Selected extract:
WHO under pressure to declare flu epidemic

The World Health Organisation yesterday resisted pressure to declare a full-fledged swine flu pandemic even as cases in Japan and the United States soared and a New York teacher died of the virus. WHO chief Margaret Chan told member states on the first...

The World Health Organisation yesterday resisted pressure to declare a full-fledged swine flu pandemic even as cases in Japan and the United States soared and a New York teacher died of the virus.

WHO chief Margaret Chan told member states on the first day of the UN health body's annual assembly they may be facing a "calm before the storm," but that the organisation had so far held off on raising the alert.

"We remain in phase five," she said, following speculation the alert would be raised to the maximum six after new cases forced Japan to close more than 2,000 schools. Level five only indicates a pandemic is imminent.

WHO officials have warned that sustained transmission in a country outside the Americas, where it first emerged, without a direct link to travellers, would warrant declaration of a pandemic, or global spread of the virus.

Instructions:
• 1. Using the article on the swine flu alert, answer each question in a single line:
(a) Who died of the virus?
(b) How many schools did Japan close?
(c) What does alert level five indicate?
• 2. List every geographic place named in the article on the swine flu alert.

Excerpted data:

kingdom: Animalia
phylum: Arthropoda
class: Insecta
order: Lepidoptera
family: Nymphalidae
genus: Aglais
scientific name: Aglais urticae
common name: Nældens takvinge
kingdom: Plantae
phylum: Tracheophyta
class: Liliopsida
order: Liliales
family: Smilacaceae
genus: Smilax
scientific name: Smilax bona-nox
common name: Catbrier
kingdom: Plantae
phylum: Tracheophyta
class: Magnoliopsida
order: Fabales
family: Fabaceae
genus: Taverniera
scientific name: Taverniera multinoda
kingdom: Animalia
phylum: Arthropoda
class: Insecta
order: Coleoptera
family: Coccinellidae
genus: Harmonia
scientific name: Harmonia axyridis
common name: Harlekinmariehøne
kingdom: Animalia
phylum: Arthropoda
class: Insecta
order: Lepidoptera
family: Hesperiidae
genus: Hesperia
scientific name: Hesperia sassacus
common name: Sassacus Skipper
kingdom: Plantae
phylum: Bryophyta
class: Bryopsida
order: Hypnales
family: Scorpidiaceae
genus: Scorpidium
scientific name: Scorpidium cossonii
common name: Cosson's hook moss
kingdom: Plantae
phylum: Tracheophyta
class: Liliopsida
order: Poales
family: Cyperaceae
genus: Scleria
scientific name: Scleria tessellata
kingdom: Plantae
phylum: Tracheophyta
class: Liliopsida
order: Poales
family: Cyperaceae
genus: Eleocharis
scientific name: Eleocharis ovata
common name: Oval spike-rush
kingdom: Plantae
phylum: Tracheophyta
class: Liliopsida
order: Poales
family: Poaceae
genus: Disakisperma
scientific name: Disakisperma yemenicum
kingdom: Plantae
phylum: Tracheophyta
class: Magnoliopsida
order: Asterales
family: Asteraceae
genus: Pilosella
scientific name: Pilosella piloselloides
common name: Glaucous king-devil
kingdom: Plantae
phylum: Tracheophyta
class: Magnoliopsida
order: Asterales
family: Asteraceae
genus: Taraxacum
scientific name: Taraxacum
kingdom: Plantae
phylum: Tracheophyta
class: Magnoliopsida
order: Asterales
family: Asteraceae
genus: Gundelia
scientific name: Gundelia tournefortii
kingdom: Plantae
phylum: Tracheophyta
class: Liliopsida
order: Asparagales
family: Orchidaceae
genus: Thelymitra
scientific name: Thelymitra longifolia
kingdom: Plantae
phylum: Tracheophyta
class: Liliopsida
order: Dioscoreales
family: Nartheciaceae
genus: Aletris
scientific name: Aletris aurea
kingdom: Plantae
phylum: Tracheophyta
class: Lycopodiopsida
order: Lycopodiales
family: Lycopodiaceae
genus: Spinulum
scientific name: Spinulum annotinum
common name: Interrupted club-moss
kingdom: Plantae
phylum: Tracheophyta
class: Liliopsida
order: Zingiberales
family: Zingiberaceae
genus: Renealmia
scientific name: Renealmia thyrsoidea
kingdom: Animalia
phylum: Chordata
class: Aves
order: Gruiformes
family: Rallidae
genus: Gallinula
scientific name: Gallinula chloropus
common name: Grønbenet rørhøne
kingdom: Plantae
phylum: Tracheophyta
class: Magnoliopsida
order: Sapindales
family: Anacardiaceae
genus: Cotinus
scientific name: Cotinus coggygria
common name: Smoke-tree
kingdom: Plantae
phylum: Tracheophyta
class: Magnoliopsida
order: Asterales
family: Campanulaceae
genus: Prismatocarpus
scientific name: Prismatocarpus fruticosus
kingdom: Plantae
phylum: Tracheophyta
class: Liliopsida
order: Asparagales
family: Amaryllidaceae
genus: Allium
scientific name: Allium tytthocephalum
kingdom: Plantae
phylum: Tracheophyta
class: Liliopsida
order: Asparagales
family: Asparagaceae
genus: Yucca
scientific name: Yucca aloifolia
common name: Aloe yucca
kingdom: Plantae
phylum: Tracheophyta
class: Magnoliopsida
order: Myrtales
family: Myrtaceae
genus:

Outputs by task:
• 1.
(a) A New York teacher.
(b) More than 2,000.
(c) That a pandemic is imminent.

• 2.
Japan
the United States
New York
the Americas